Wegweisende Wochen stehen bevor
15 Punkte sind in dieser Saison noch zu vergeben. Für Osnabrück und Braunschweig geht es um nicht weniger als den Klassenerhalt in Liga zwei. Auf die bestehenden Aufgaben haben wir schon geschaut - Zeit darauf zu schauen, in welcher Form sich die beiden Teams derzeit befinden. Im Jahr 2024 konnten die Lila-Weißen starke 15 Punkte einfahren und somit bedeutend mehr als noch in der ersten Saisonhälfte. Dabei konnten unter anderem Gegner wie der HSV, Hannover oder Fürth besiegt werden, doch auch gegen die unmittelbare Konkurrenz um den Abstieg erwies sich der VfL als formstark. So konnten unter anderem Punkte gegen Wiesbaden und Rostock eingefahren werden. Etwas besser liest sich aber die Bilanz der Braunschweiger im Jahr 2024. In diesem Zeitraum konnten die Löwen ganze 17 Punkte einfahren. Unter anderem konnten sie Siege gegen Kiel und Karlsruhe feiern, wie auch einen 5:0-Kantersieg gegen die SV Elversberg. Die leicht bessere Bilanz in den letzten Wochen haben also die Löwen vorzuweisen.
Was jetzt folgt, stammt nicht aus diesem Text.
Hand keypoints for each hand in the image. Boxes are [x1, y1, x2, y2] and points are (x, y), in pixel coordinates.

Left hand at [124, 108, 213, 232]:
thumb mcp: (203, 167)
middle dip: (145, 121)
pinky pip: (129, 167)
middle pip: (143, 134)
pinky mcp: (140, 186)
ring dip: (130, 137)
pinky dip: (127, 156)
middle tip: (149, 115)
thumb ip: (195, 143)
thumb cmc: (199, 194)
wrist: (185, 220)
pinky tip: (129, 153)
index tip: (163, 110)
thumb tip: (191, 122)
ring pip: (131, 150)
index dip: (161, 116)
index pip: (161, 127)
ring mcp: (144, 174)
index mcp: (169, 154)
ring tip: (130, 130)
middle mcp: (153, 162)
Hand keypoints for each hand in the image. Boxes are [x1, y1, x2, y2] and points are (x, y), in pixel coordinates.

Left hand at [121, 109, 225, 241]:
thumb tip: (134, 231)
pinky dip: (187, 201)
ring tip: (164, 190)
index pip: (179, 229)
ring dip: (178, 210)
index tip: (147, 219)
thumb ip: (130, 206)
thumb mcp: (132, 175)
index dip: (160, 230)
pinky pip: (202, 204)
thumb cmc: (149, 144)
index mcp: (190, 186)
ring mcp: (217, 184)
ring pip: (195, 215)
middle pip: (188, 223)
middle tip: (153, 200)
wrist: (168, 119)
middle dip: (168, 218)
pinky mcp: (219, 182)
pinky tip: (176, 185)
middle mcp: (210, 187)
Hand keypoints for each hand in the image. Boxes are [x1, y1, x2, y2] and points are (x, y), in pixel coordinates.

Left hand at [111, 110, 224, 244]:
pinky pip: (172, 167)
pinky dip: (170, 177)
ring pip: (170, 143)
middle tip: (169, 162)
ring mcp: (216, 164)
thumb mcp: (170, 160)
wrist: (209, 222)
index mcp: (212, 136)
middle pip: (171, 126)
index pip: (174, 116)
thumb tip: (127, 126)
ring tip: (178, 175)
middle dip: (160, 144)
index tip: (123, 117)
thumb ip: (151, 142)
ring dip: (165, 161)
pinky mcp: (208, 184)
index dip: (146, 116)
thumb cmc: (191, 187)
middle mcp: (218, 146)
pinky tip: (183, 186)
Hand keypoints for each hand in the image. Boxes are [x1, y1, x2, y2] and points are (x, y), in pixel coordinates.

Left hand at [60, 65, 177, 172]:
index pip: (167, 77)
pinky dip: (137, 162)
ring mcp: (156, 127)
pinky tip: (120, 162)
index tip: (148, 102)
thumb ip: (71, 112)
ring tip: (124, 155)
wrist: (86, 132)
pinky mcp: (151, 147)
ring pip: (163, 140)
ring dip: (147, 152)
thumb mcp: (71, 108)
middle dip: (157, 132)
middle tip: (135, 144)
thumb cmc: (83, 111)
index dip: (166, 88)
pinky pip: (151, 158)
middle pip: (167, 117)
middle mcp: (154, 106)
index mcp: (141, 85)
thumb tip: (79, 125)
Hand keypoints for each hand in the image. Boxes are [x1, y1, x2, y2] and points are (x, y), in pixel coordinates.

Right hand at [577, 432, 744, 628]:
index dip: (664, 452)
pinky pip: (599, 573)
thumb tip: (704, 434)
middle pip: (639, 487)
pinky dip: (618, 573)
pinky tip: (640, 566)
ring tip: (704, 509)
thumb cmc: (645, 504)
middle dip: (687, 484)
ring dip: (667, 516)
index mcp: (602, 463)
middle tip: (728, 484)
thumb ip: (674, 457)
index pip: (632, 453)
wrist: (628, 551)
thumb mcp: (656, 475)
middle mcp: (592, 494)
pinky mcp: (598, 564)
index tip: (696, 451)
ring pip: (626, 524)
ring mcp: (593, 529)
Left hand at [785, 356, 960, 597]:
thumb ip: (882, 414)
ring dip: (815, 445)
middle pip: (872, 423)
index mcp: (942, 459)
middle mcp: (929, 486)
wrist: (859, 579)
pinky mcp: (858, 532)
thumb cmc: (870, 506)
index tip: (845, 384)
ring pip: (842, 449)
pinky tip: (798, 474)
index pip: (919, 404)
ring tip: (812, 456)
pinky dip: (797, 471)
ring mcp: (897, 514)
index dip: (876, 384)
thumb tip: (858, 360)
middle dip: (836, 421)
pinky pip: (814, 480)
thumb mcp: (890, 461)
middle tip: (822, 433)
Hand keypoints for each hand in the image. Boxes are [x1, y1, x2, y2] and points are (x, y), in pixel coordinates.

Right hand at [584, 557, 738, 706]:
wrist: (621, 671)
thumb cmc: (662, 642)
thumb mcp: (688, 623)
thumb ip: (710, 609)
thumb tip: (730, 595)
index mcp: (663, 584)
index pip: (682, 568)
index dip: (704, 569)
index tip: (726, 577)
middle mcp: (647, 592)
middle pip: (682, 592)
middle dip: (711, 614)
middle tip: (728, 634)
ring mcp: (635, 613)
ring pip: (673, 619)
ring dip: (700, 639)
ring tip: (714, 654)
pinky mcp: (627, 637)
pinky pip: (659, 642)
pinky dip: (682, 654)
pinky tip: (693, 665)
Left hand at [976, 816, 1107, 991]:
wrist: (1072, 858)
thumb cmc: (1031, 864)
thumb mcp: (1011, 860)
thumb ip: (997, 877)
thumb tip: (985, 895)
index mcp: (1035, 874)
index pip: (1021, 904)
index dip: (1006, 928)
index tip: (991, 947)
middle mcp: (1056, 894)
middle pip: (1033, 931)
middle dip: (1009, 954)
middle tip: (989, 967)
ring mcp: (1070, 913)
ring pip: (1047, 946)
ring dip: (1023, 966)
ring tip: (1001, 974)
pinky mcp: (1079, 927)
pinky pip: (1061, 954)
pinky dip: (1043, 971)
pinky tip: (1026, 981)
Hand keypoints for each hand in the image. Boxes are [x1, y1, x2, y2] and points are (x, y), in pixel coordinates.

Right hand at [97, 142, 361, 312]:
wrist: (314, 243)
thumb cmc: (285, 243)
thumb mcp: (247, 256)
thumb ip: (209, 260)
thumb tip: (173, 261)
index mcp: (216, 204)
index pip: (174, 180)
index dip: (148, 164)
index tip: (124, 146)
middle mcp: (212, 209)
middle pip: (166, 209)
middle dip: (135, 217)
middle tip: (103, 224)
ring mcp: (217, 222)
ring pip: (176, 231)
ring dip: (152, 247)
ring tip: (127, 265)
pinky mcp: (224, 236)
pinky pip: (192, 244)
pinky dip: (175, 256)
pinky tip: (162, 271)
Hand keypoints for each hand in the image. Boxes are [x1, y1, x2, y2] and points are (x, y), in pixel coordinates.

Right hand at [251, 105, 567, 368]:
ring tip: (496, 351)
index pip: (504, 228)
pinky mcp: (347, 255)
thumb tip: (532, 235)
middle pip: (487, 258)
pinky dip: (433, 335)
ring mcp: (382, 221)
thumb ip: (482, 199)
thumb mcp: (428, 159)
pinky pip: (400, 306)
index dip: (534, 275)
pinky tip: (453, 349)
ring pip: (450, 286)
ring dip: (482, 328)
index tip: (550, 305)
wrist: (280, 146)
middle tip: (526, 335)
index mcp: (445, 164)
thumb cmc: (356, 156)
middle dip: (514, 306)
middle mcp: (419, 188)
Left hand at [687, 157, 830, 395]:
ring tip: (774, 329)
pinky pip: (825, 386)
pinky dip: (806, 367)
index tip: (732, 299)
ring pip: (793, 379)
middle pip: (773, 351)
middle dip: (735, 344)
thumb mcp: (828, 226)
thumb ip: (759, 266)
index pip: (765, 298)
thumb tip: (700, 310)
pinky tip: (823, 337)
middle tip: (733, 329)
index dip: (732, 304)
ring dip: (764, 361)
Platz 18 trifft auf Platz 15 - Abstiegskampf pur
Der VfL und die Eintracht stecken beide tief drin im Abstiegskampf. Die Osnabrücker belegen derzeit den letzten Tabellenplatz, während die Löwen auf Rang 15 rangieren. Für die Niedersachsen sieht es derzeit noch um einiges besser aus als für die Lila-Weißen, dennoch sind sie punktgleich mit Rostock, die den 16. Platz belegen und nur zwei Punkte vor den Roten Teufeln, die auf Platz 17 stehen. Das Restprogramm mit Spielen gegen den HSV, Fürth, Wiesbaden und Kaiserslautern hat es in sich, die letzten beiden Spiele gehen aber gegen einen unmittelbaren Konkurrenten um den Klassenerhalt - der Eintracht stehen also wegweisende Wochen bevor. Für die Osnabrücker sieht es derweil etwas schlechter aus, offiziell abgestiegen ist die Mannschaft von der Bremer Brücke aber noch nicht und so besteht noch Resthoffnung. Derzeit stehen sie mit 24 Punkten auf dem Konto mit dem Rücken zur Wand, konnten in den letzten Wochen aber vermehrt Punkte einfahren und so die Chance wahren, doch noch den Klassenerhalt perfekt zu machen. Doch auch das Restprogramm der Lila-Weißen liest sich nicht schlecht. Mit Magdeburg und Schalke geht es noch gegen zwei Teams aus der unteren Tabellenhälfte, während St. Pauli und Hertha an den letzten beiden Spieltagen in der oberen Tabellenhälfte anzufinden sind.
Hallo aus Osnabrück
Wir begrüßen Sie zum 30. Spieltag der 2. Bundesliga. Tabellenschlusslicht Osnabrück empfängt heute um 13 Uhr Eintracht Braunschweig. Schiedsrichter an der Bremer Brücke ist heute Tom Bauer aus Mainz.